The solution turned out to be easy and accurate. I made a single form to the smaller radius and laminated the “inner” side on it. And then I laminated the “outer” side on top of the first, only spaced with blocks the exact width of the inside of the drawer. Since my drawer was so small I actually did both laminations at the same time. These sides are perfectly parallel, even if they are not exact arcs of a circle (due to springback).  Before unclamping my laminations I marked the sides with a line perpendicular to the form, so I could keep them in the same orientation within the drawer. 

A simple solution to bending two parallel drawer sides — separate them with blocks equal to the inside width of the drawer.

A simple solution to bending two parallel drawer sides — separate them with blocks equal to the inside width of the drawer.

My sides were wider than I needed. Some of that extra width became the guides. The rest was cut away jointing the top and bottom edges. I use either of two methods (or both) to hold curved parts to joint them. One way is to hold an end in a wooden jawed clamp fastened to my bench. Another is to jam the far end into a “stop” or V slot in a piece of scrap clamped firmly. I occasionally checked the side on my jointer table to see if it stood square.  

For my first curved drawer, the one with the same radius sides,  I cut half blind dovetails to join the face and sides. It wasn’t easy, but if you lay out the parts together (on that paper pattern) and get the angles accurate for the ends of the sides and the face, those are the surfaces that guide cutting the joint. For my second much smaller drawer I cut a locking rabbet joint by hand. The form was a useful place to support the sides while laying out and cutting the joinery. 

The curved bottom and curved groove were further challenges. I’ve used a router with a three wing cutter (cutting a groove horizontally) housed in a rounded “fence” to cut accurate grooves in curved parts. I’ve also made a simple scratchstock cutter to scrape a groove. Then there was the issue of how to slide the bottom in on a curve.

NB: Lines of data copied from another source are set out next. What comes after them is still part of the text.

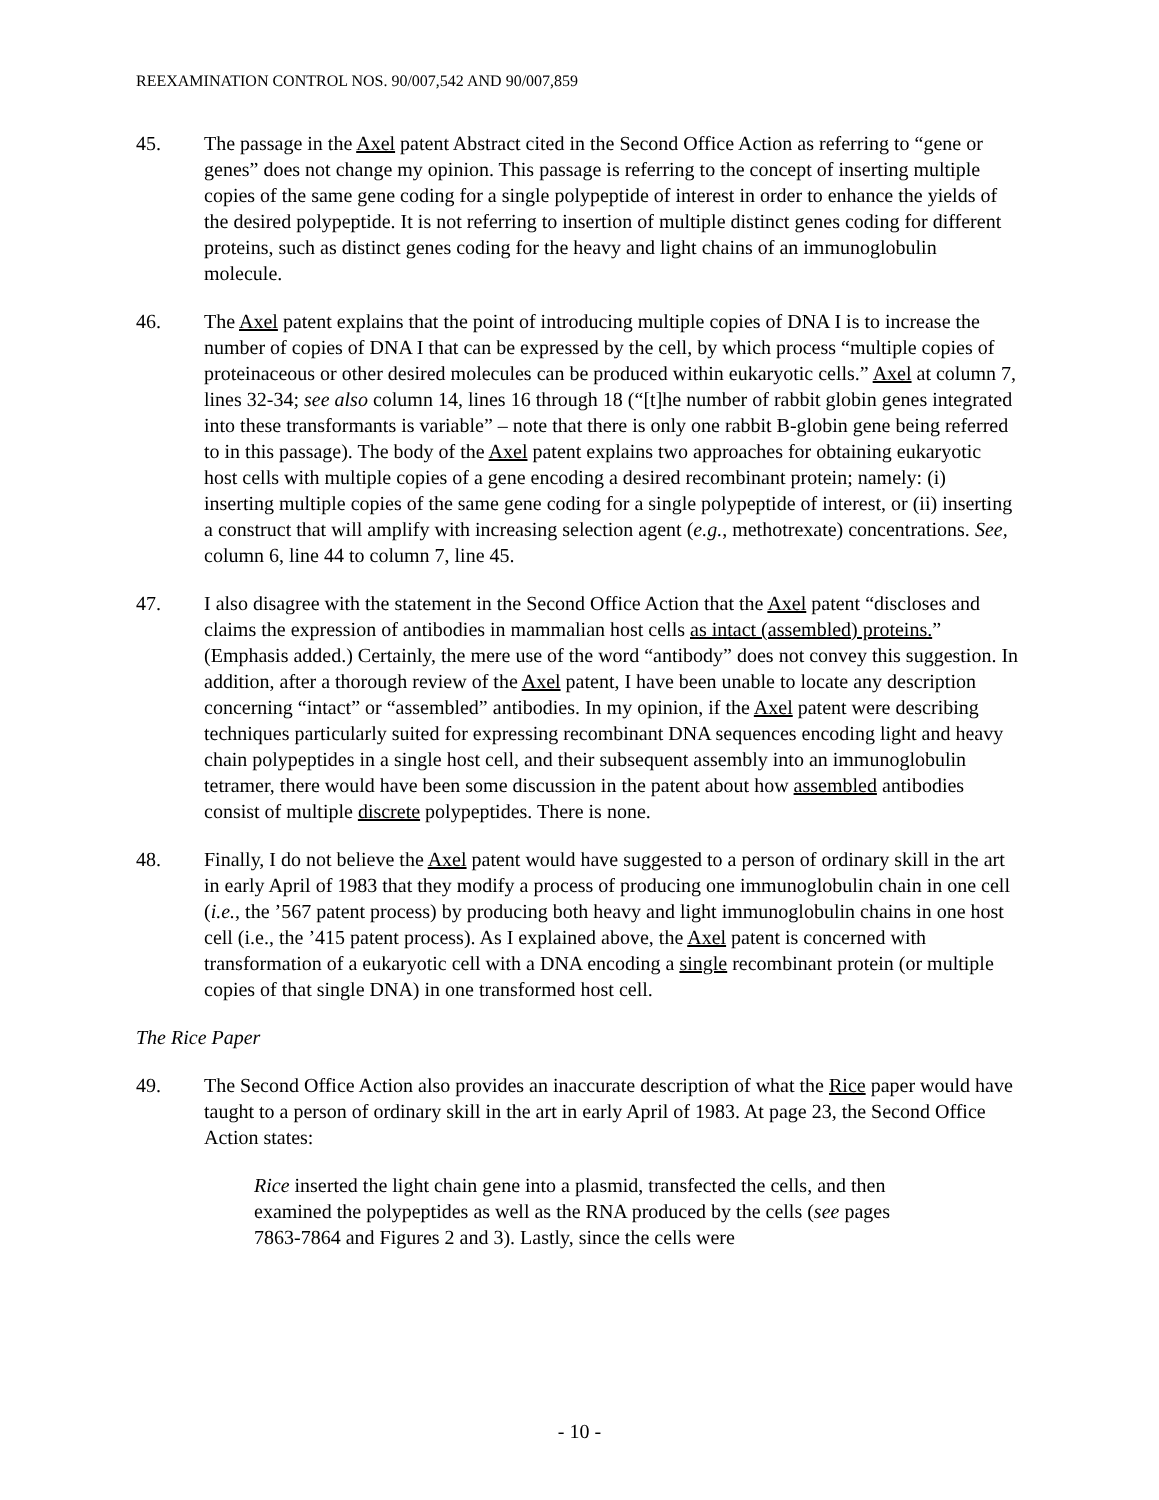REEXAMINATION CONTROL NOS. 90/007,542 AND 90/007,859
45. The passage in the Axel patent Abstract cited in the Second Office Action as referring to “gene or genes” does not change my opinion. This passage is referring to the concept of inserting multiple copies of the same gene coding for a single polypeptide of interest in order to enhance the yields of the desired polypeptide. It is not referring to insertion of multiple distinct genes coding for different proteins, such as distinct genes coding for the heavy and light chains of an immunoglobulin molecule.
46. The Axel patent explains that the point of introducing multiple copies of DNA I is to increase the number of copies of DNA I that can be expressed by the cell, by which process “multiple copies of proteinaceous or other desired molecules can be produced within eukaryotic cells.” Axel at column 7, lines 32-34; see also column 14, lines 16 through 18 (“[t]he number of rabbit globin genes integrated into these transformants is variable” – note that there is only one rabbit B-globin gene being referred to in this passage). The body of the Axel patent explains two approaches for obtaining eukaryotic host cells with multiple copies of a gene encoding a desired recombinant protein; namely: (i) inserting multiple copies of the same gene coding for a single polypeptide of interest, or (ii) inserting a construct that will amplify with increasing selection agent (e.g., methotrexate) concentrations. See, column 6, line 44 to column 7, line 45.
47. I also disagree with the statement in the Second Office Action that the Axel patent “discloses and claims the expression of antibodies in mammalian host cells as intact (assembled) proteins.” (Emphasis added.) Certainly, the mere use of the word “antibody” does not convey this suggestion. In addition, after a thorough review of the Axel patent, I have been unable to locate any description concerning “intact” or “assembled” antibodies. In my opinion, if the Axel patent were describing techniques particularly suited for expressing recombinant DNA sequences encoding light and heavy chain polypeptides in a single host cell, and their subsequent assembly into an immunoglobulin tetramer, there would have been some discussion in the patent about how assembled antibodies consist of multiple discrete polypeptides. There is none.
48. Finally, I do not believe the Axel patent would have suggested to a person of ordinary skill in the art in early April of 1983 that they modify a process of producing one immunoglobulin chain in one cell (i.e., the ’567 patent process) by producing both heavy and light immunoglobulin chains in one host cell (i.e., the ’415 patent process). As I explained above, the Axel patent is concerned with transformation of a eukaryotic cell with a DNA encoding a single recombinant protein (or multiple copies of that single DNA) in one transformed host cell.
The Rice Paper
49. The Second Office Action also provides an inaccurate description of what the Rice paper would have taught to a person of ordinary skill in the art in early April of 1983. At page 23, the Second Office Action states:
Rice inserted the light chain gene into a plasmid, transfected the cells, and then examined the polypeptides as well as the RNA produced by the cells (see pages 7863-7864 and Figures 2 and 3). Lastly, since the cells were
- 10 -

My solution was again simple. In Japan I saw many drawers with a thin paulownia bottom merely glued (and sometimes pegged) to the underside of the sides and face. The drawer rides on the bottom, and since paulownia is very stable, it somehow works.  Since I am using as many native woods as possible for this cabinet, I chose curly maple for the bottom, reasoning it was hard, fine grained, and would slide sweetly. Since I can ignore seasonal movement in such a small bottom, for simplicity and strength I ran the grain down the length of my drawer. 

I was going to add a fancy face to my drawer, in this case birdseye maple with some inlaid dots, so I hung it down to cover the thickness of the bottom. 

The last step was fitting the outside guide. I slid the drawer in, laid a piece of paper as a shim along the outside, moved the guide into position, and screwed it down lightly. After trying my drawer a few times, and a light tapping here and there on the guide to position it perfectly, I secured it with a few glue blocks on the outside.  A pine block at the rear is the stop for the drawer.

 

What’s next? A secret drawer hiding in the back of a larger drawer could be fun.